• About this task:
Locate each line in the data below that contains the word "labeling", and copy those lines.

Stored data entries
________________________

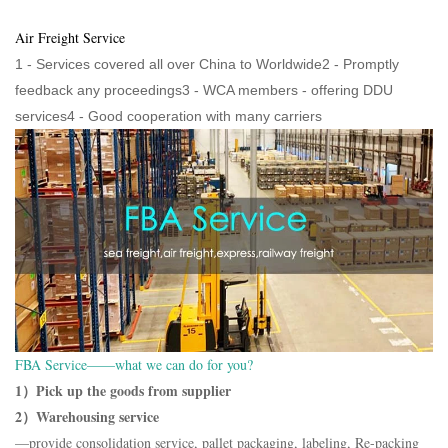
Air Freight Service
1 - Services covered all over China to Worldwide2 - Promptly
feedback any proceedings3 - WCA members - offering DDU
services4 - Good cooperation with many carriers
FBA Service——what we can do for you?
1）Pick up the goods from supplier
2）Warehousing service
—provide consolidation service, pallet packaging, labeling, Re-packing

________________________

• Task answer:
—provide consolidation service, pallet packaging, labeling, Re-packing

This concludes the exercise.